Work item:
Your task is to give the number of lines in the listing that include "Prototipi", and nothing else.

Given entries:
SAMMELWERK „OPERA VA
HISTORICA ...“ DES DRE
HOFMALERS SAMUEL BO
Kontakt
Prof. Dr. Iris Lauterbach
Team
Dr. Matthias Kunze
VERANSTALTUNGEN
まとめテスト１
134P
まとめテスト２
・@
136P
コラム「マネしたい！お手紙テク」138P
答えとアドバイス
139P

--

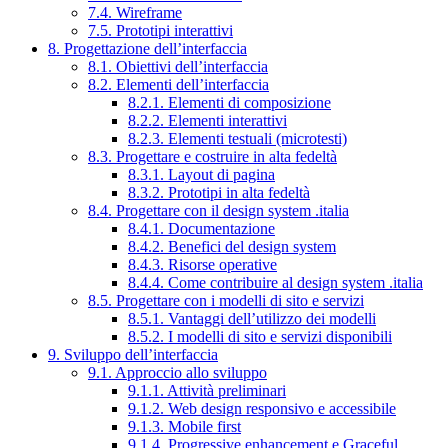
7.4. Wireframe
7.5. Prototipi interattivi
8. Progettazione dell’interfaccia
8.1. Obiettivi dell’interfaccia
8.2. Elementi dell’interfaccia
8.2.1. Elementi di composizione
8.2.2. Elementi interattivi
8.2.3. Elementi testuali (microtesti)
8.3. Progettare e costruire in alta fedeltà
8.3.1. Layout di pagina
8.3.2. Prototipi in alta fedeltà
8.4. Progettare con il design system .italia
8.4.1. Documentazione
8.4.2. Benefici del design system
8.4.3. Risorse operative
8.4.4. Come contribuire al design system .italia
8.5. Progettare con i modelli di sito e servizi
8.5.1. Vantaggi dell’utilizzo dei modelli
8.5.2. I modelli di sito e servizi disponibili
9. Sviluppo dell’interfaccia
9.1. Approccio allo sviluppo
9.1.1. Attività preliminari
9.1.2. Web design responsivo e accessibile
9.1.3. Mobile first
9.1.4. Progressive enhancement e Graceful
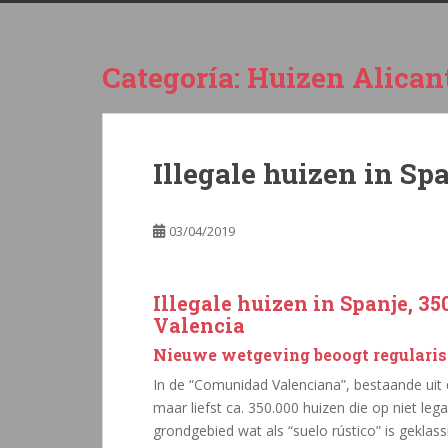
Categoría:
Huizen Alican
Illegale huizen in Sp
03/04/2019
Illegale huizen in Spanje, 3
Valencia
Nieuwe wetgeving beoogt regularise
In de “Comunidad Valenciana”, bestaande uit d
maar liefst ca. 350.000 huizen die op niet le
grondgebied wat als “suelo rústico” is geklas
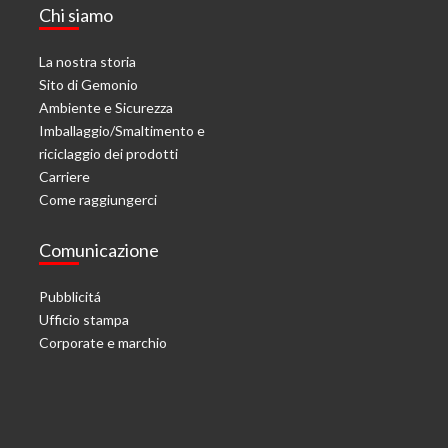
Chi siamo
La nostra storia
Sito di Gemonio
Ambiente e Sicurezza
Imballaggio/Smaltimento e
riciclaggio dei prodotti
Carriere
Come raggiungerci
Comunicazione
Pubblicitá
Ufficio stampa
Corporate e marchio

* * *

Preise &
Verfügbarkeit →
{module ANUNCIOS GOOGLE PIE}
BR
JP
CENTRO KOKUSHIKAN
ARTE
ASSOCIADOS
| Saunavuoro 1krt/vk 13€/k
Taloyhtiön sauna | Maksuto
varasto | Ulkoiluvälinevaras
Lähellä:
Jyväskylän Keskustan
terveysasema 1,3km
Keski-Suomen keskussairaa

Answer for the task:
2